- _The problem_
Decide whether each statement agrees with the passage below on Professor Sachs's talk about Africa's population growth, answering yes or no and quoting the words from the passage that settle it. 1. UN demographers revised their official projections of the world's population downward. 2. Africa's population is projected to reach around 1.8 billion in 2050. 3. Sachs is Director of the Earth Institute at Columbia University.

Professor Sachs Outlines Model for Slowing Africa’s Population Growth

December 11, 2013 @ 8:13 pm

The Columbia Population Research Center, which is housed within the School of Social Work*, hosted Professor Jeffrey D. Sachs on December 12, 2013, for a talk entitled “Africa’s Demographic Transition and Development.” Sachs is Professor of Sustainable Development, Professor of Health Policy and Management, and Director of the Earth Institute at Columbia University. He is also Special Adviser to the United Nations Secretary-General on the Millennium Development Goals.

We present the introduction and first hour of his talk in the following two videos:

INTRODUCTION

FIRST HOUR

Key Points:

  • Earlier this year, UN demographers revised their official projections of the world’s population upwards. The reason? Data collected from African countries revealed that the average number of children per woman was higher than previously estimated (4.9 children per woman).
  • According to the United Nations Population Division, which tracks demographic data from around the world, the population of Africa will double from around 900 million today to around 1.8 billion in 2050. And by the end of the 21st century, it is projected to exceed 4 billion. Such a population explosion is practically unprecedented in human history. (Nigeria will have almost a billion people by 2100, within range of surpassing China in population.)

Dataset entries
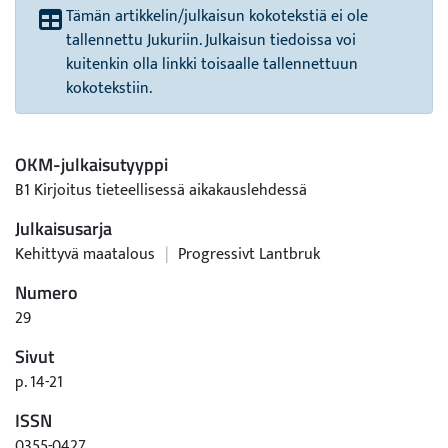
Tämän artikkelin/julkaisun kokotekstiä ei ole
tallennettu Jukuriin. Julkaisun tiedoissa voi
kuitenkin olla linkki toisaalle tallennettuun
kokotekstiin.
OKM-julkaisutyyppi
B1 Kirjoitus tieteellisessä aikakauslehdessä
Julkaisusarja
Kehittyvä maatalous
|
Progressivt Lantbruk
Numero
29
Sivut
p. 14-21
ISSN
0355-0427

- _Response below_
1. No: "UN demographers revised their official projections of the world’s population upwards."
2. Yes: "the population of Africa will double from around 900 million today to around 1.8 billion in 2050."
3. Yes: "Director of the Earth Institute at Columbia University."